Topological description of the Borel probability space

TL;DR

This paper investigates various topologies on the space of Borel probability measures, establishing conditions for their equivalence, separability, and metrizability, and providing criteria for relative compactness in compact metric spaces.

Contribution

It offers new insights into the relationships between different topologies on Borel probability spaces and characterizes conditions for their topological properties.

Findings

Vague topologies are equivalent on LCH spaces.

Setwise topologies are equivalent regardless of ambient space topology.

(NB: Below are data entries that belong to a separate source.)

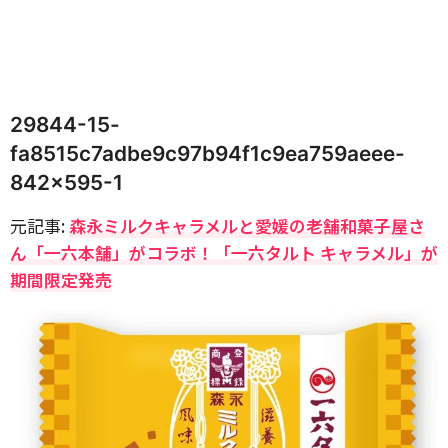
29844-15-
fa8515c7adbe9c97b94f1c9ea759aeee-
842×595-1
元記事:
森永ミルクキャラメルと愛媛の老舗和菓子屋さ
ん「一六本舗」がコラボ！「一六タルト キャラメル」が
期間限定発売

Conditions for separability and metrizability are provided.

Abstract

We study properties of some popular topology on the space of Borel probabilities on a topological ambient space in this paper. We show that the two types of popular vague topology are equivalent to each other in case the ambient space is LCH. The two types of setwise topology induced from two equivalent descriptions of setwisely sequential convergence of probability measures are also equivalent to each other regardless of the topology on the ambient space. We give explicit conditions for the two types of vague topology and the two types of setwise topology to be separable or metrizable on the space of Borel probabilities. These conditions are either in terms of the cardinality of the elementary events in the Borel $\sigma$-algebra or some direct topological assumptions on the ambient space. We give an necessary and sufficient condition for families of probability measures to be setwisely relatively compact in case the ambient space is a compact metric space. There are some extending problems and heuristic schemes on formulating new topologies on the space of Borel probabilities at the end of the work.